La métaphore inachevée

Publié le par la freniere

 

Un homme heureux sur une chaise lui redonne sa sève. J’aime la compagnie de l’eau, des arbres, des lutins, des oiseaux tirant par le bec un ver de printemps, une paille, un insecte, la pie voleuse de petits riens, l’épeiche râleuse avec son cul rouge. Je m’éloigne des esclaves et des maîtres à penser. Je parcours la vie sur une balancelle. Le nez en l’air, les pieds dans l’herbe, je m’entête à écrire comme un nœud sous l’écorce, un œuf dans un nid toujours prêt à éclore, un neuf dans un jeu de carte qui se prend pour un as. Plus les vendeurs mentent, plus le monde les croit. Plus le Dieu est cruel, plus les hommes l’adorent. Il faut laisser le plus de place possible à la bonté. Il en restera toujours moins pour la haine. Les mains qui tiennent un portefeuille désapprennent la peau. Je pose mes empreintes dans celles du héron, mes yeux dans le regard d’un faon, mes pieds dans les fougères comme des mots sur le papier.

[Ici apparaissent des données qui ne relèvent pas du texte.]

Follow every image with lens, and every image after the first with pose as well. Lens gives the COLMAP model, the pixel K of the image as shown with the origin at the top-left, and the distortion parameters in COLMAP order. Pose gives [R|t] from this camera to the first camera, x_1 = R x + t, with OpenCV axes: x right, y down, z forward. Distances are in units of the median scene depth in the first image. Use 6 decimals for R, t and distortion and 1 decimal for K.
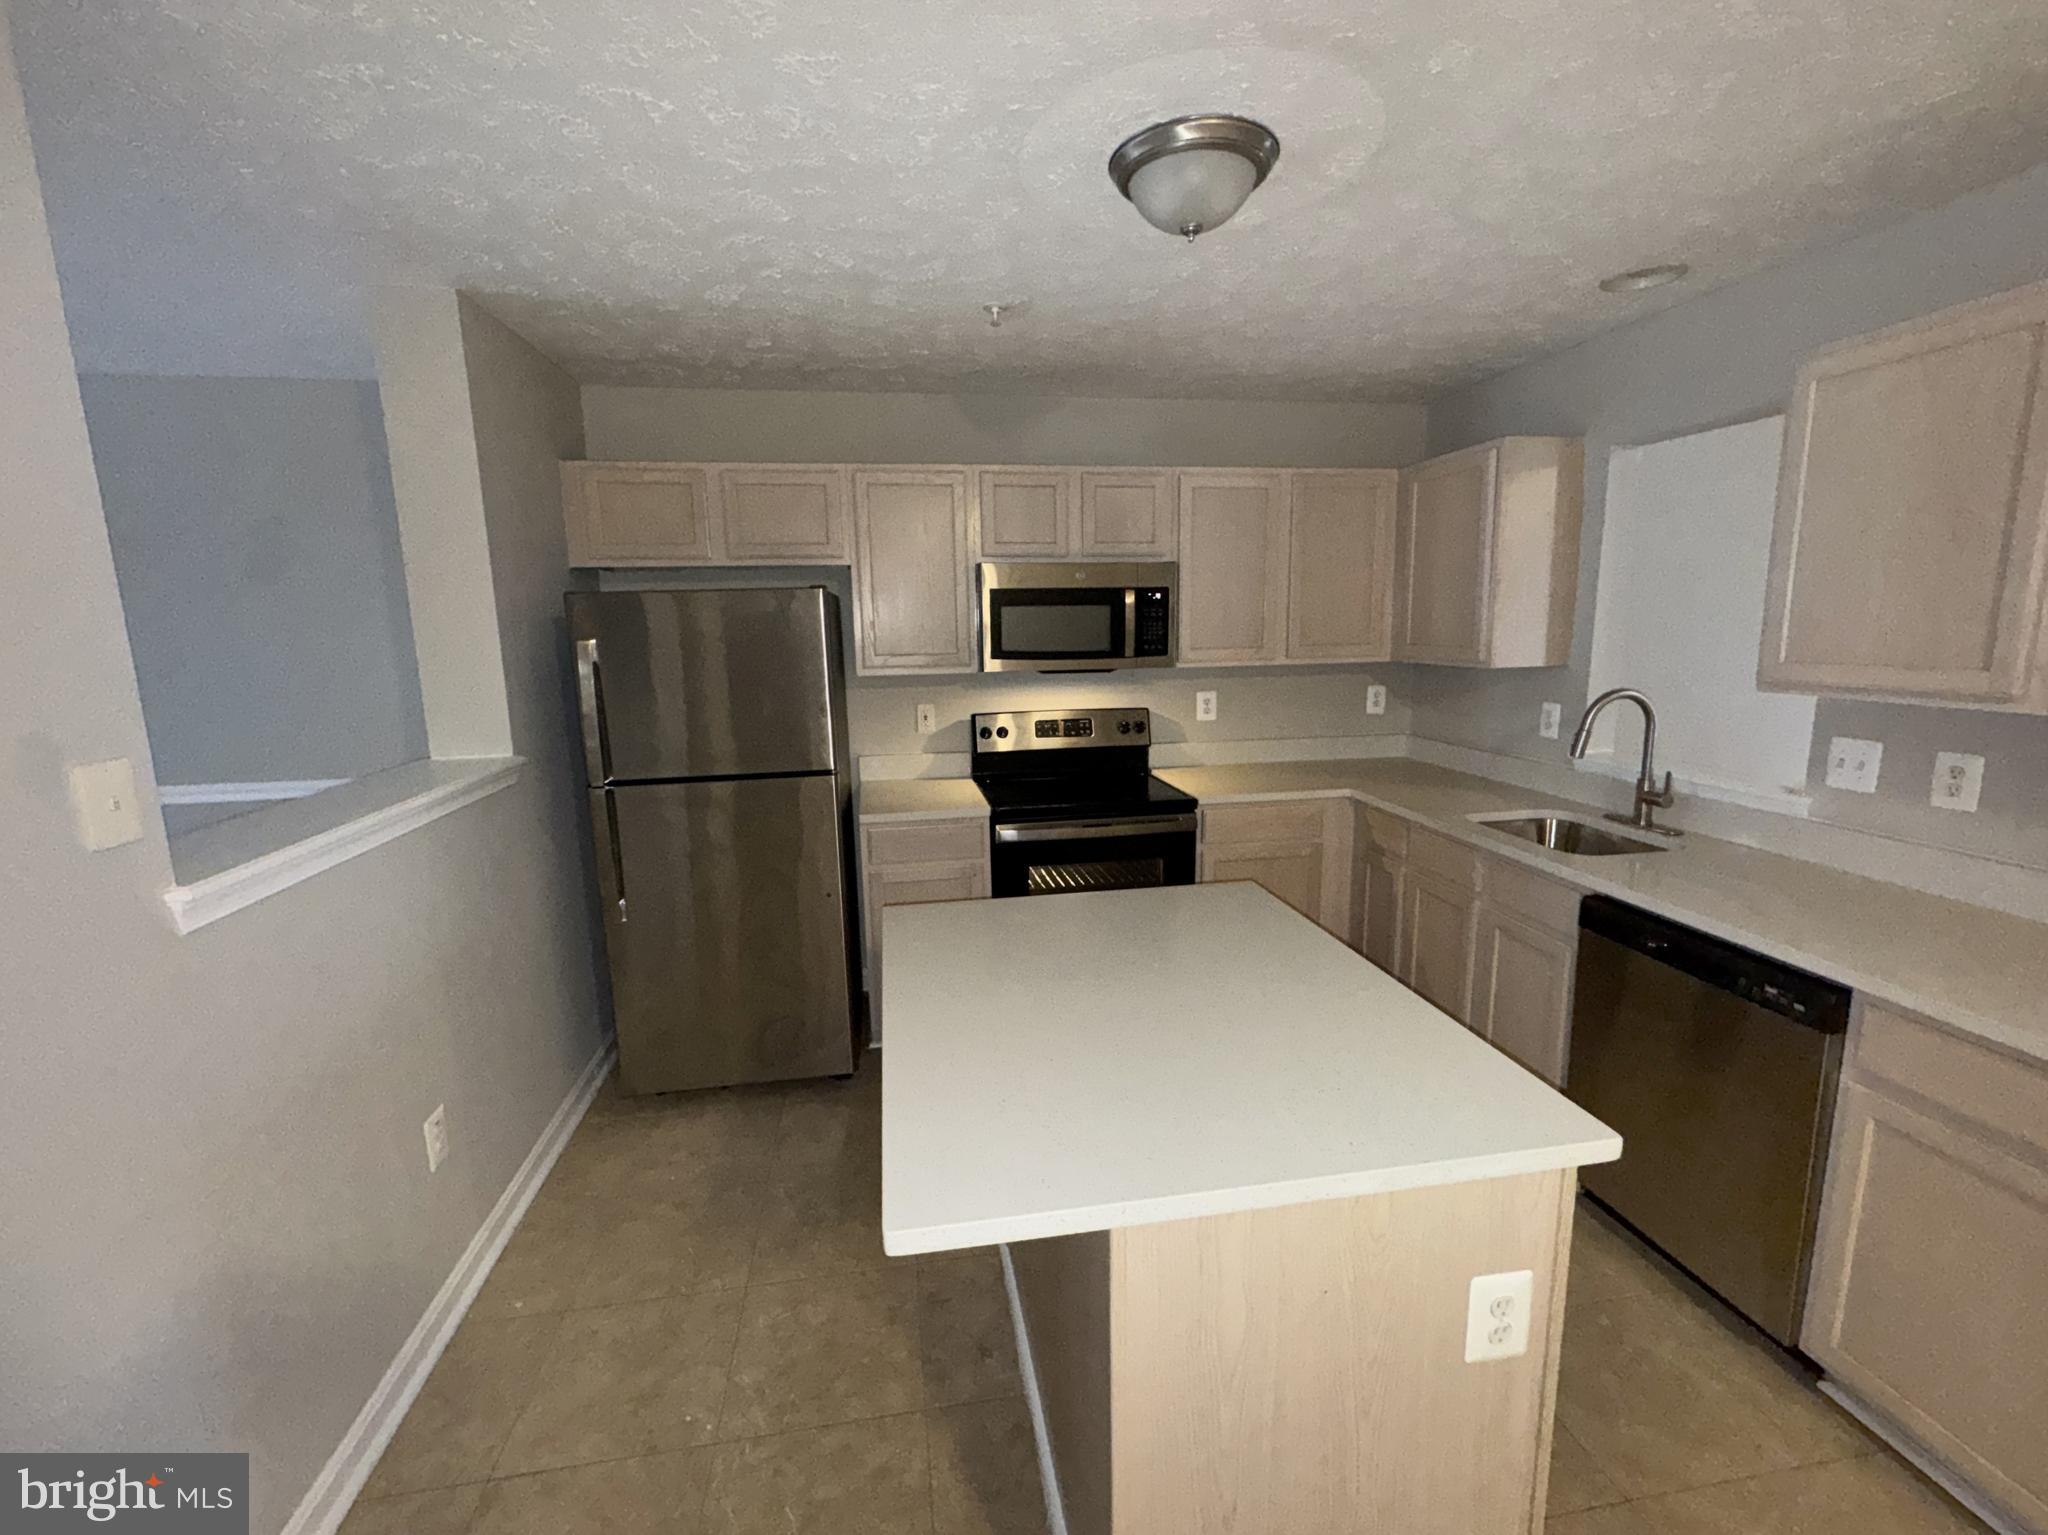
lens RADIAL K [[861.5, 0, 1022.6], [0, 861.5, 769.3], [0, 0, 1]] dist [-0.014001, -0.000212]
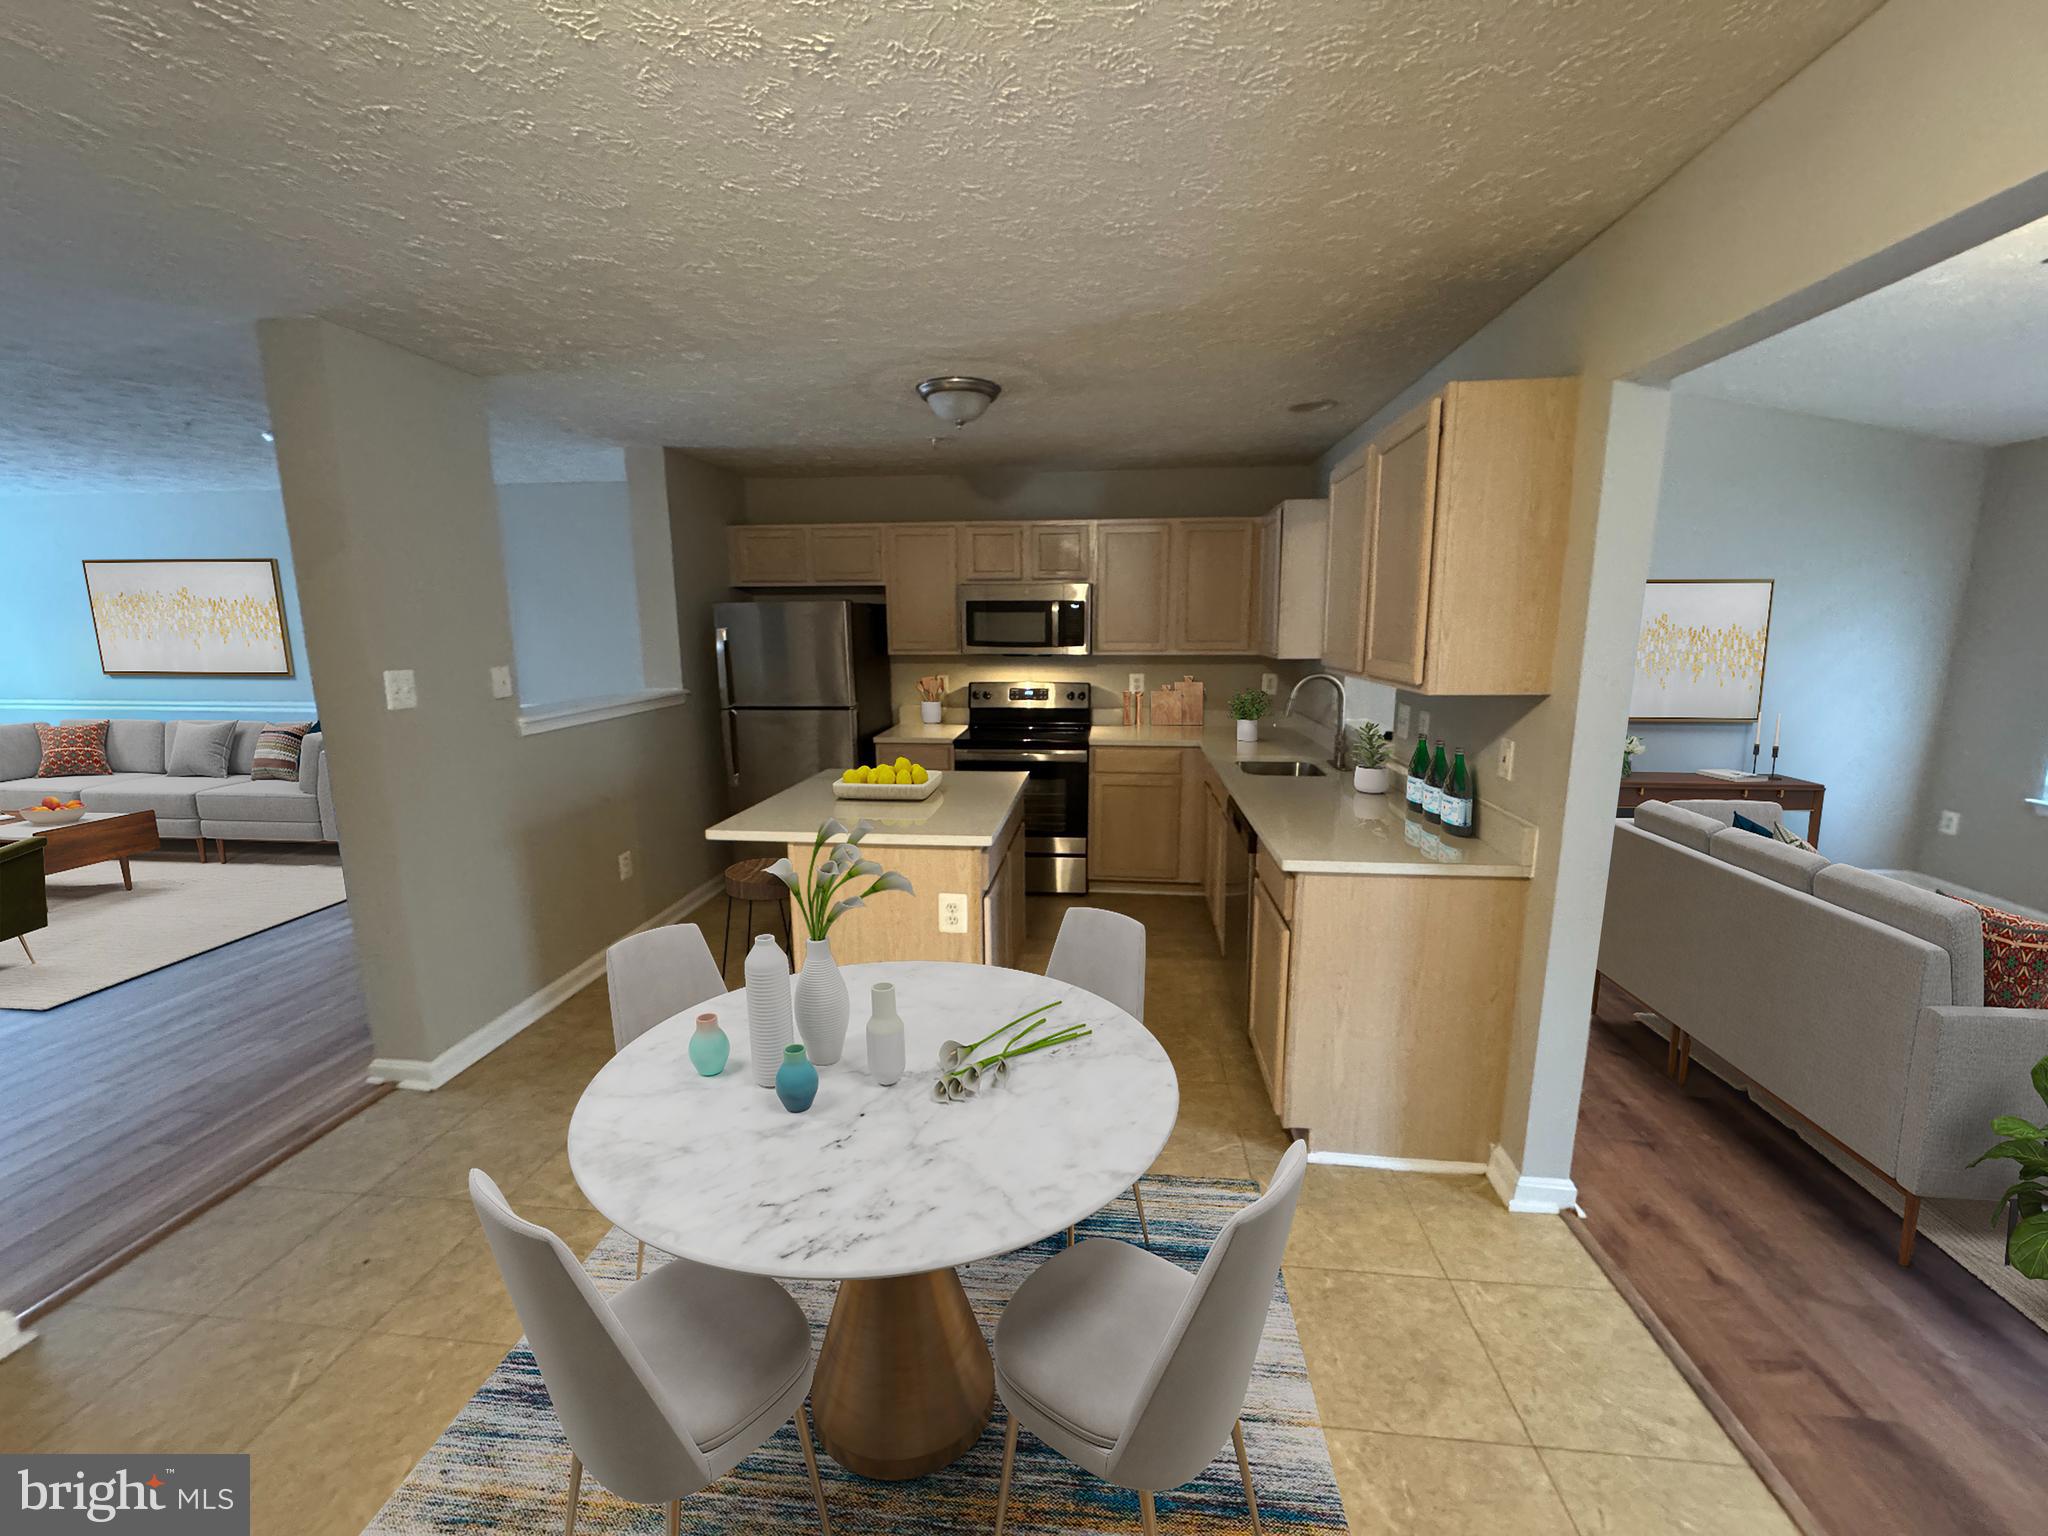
lens RADIAL K [[828.2, 0, 1041.2], [0, 828.2, 775.8], [0, 0, 1]] dist [-0.001021, -0.000247]
pose [[0.963743, 0.059407, -0.260134, 0.502924], [-0.056101, 0.998222, 0.020123, 0.071270], [0.260867, -0.004800, 0.965363, -0.431373]]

Je dépose ma voix dans le trou d’un vieil arbre, ma besace trouée en haut d’un châtaignier. Debout dans la stupeur d’exister, je regarde la vie chanceler sur la route. Elle ne supporte plus la fièvre des affaires. Je lui offre une épaule mais c’est elle qui me porte. Je m’accroche à mon encre, au bruit d’un dictionnaire que l’on ouvre au hasard, au crissement du papier, aux livres déjà lus et qui m’appellent encore, à l’oreille musicale des trembles sous la finesse de l’archet, à l’herbe qui verdoie le long d’un mur de pierre, à la peau tiède des pommes et à celle des paumes. Mes mains dans la lumière en repêchent les ombres et donnent à la parole la présence des choses. Parmi tant de questions, la beauté est une réponse à celle de la mort.

        

Il est des nuits qui inventent leurs mots. Il est des jours qui les effacent. Il est des pieds qui inventent la route. Il est des routes qui effacent leurs pas. Il est des mains qui naissent des caresses. Il est des poings qui les détruisent. Il est des yeux qui inventent les formes et d’autres qui les brisent. Il est des doigts qui se cherchent une main. Si la lumière s’éteint, il est des ombres qui s’allument. Il est des heures échappées de la montre et des horaires qui les rattrapent. Ici, au milieu des gernouilles et la lenteur des bovins, je lis des livres odorants aux images sonores. Les arbres, ces grands feuilletonistes, écrivent l’histoire avec l’encre du vent. Les oiseaux sans vergogne viennent faire leur nid dans le lit des héros qui se lèvent au matin avec la paille aux mains en écrasant des oeufs. Je gratte avec un mot la peau de la pensée sans jamais rien comprendre. Vivre n’est pas comprendre mais inventer sa vie, toucher les choses à neuf à mesure qu’on les fait. Quand la musique éclate, le rêve fait pression sur les tympans du monde. Les herbes se redressent pour voir le soleil. Les plantes font des fleurs pour boire l’eau du ciel. Toutes les choses cachées n’attendent qu’un regard. Je traverse la vie comme un nageur oblique unissant les deux rives. Quand il m’arrive de ne plus rien écrire, ma main à la souffrance d’un moignon. La fleur qui a soif n’attend rien d’un nuage sans pluie. Je poursuis chaque matin la métaphore inachevée du monde.